» **Information provided**:
- Opening Delimiter -
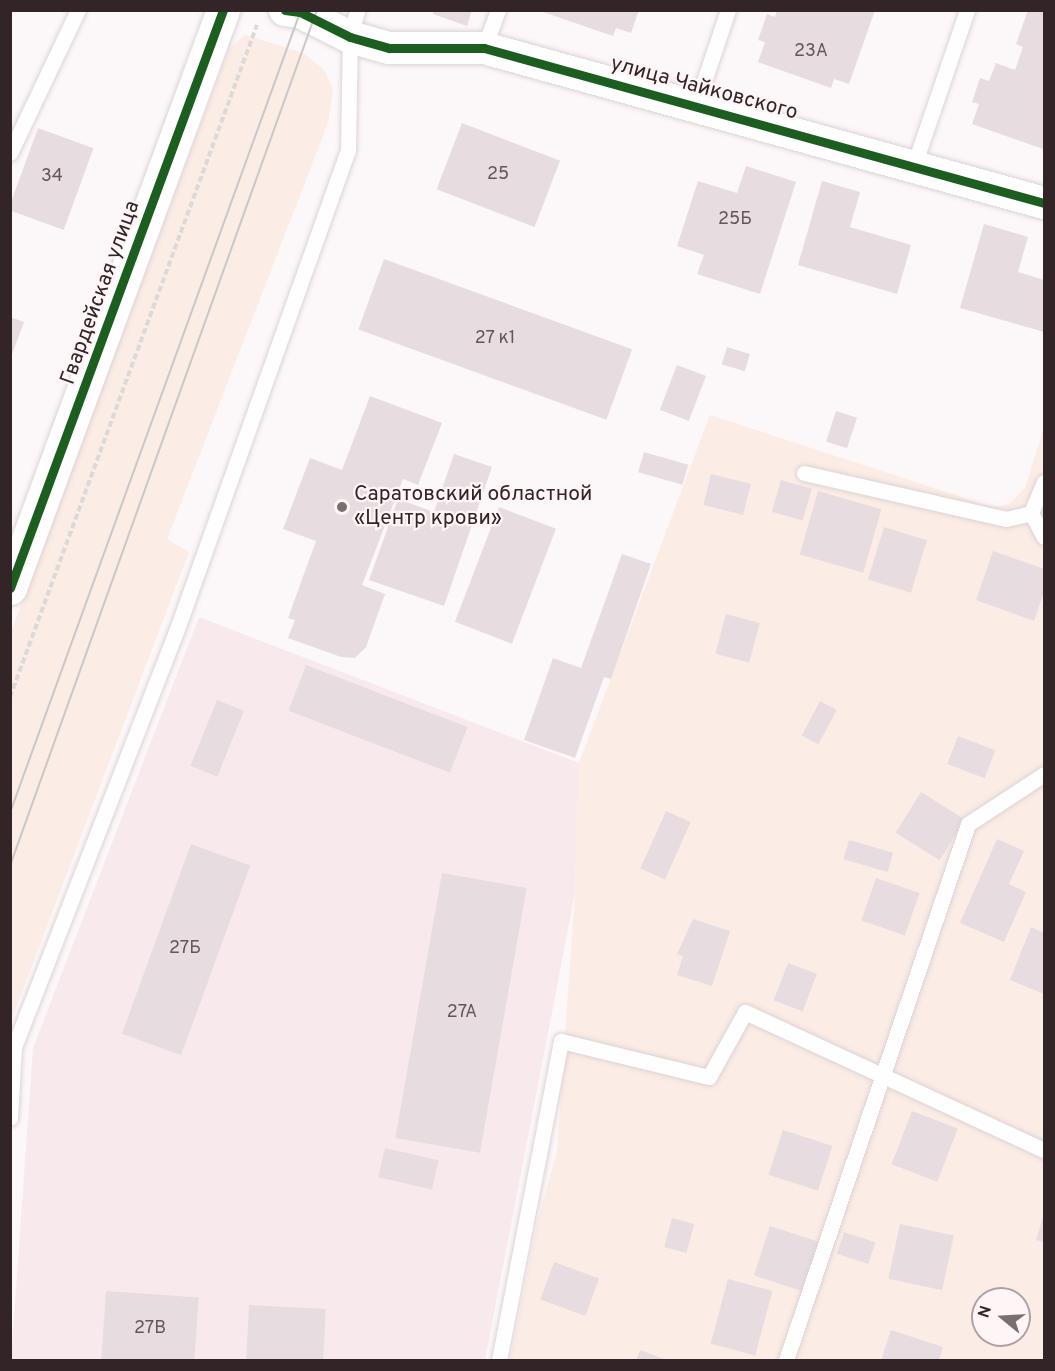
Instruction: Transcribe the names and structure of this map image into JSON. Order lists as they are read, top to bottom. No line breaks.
{"streets":{"street":["улица Чайковского","Гвардейская улица"]},"places":["Саратовский областной «Центр крови»"],"house_numbers":["23А","25","34","25Б","27 к1","27Б","27А","27В"],"north":"left"}
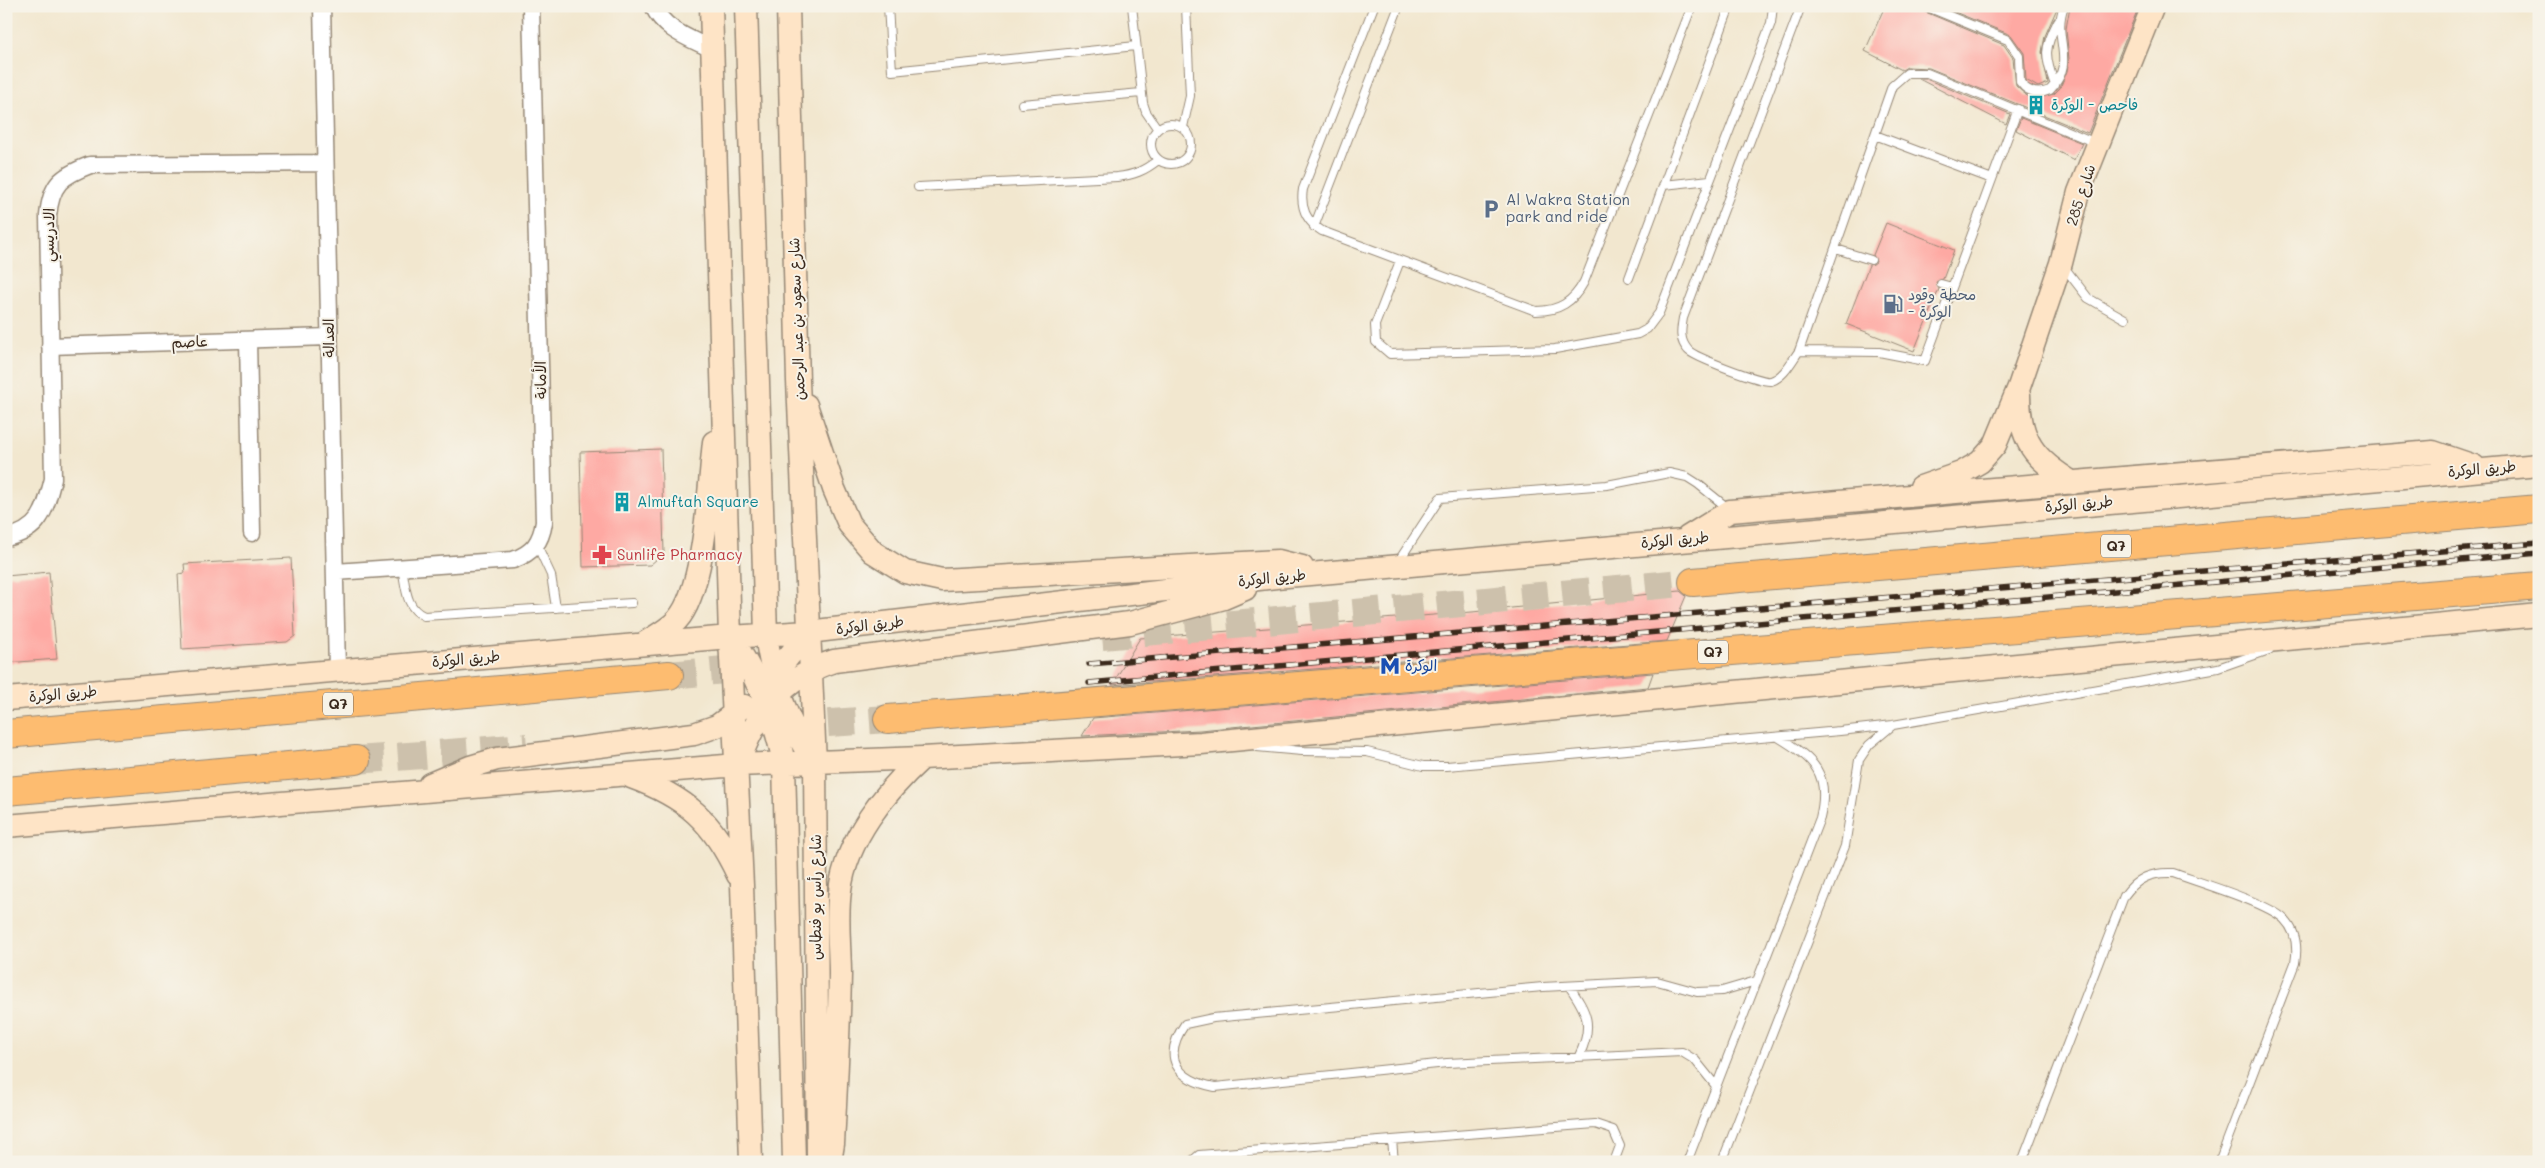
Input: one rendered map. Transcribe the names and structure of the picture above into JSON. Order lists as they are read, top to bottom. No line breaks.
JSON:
- Closing Delimiter -
Please print all the data above word for word. Pictures should not appear in the copy.

» **Response to the exercise**:
Instruction: Transcribe the names and structure of this map image into JSON. Order lists as they are read, top to bottom. No line breaks.
{"streets":{"street":["улица Чайковского","Гвардейская улица"]},"places":["Саратовский областной «Центр крови»"],"house_numbers":["23А","25","34","25Б","27 к1","27Б","27А","27В"],"north":"left"}
Input: one rendered map. Transcribe the names and structure of the picture above into JSON. Order lists as they are read, top to bottom. No line breaks.
JSON:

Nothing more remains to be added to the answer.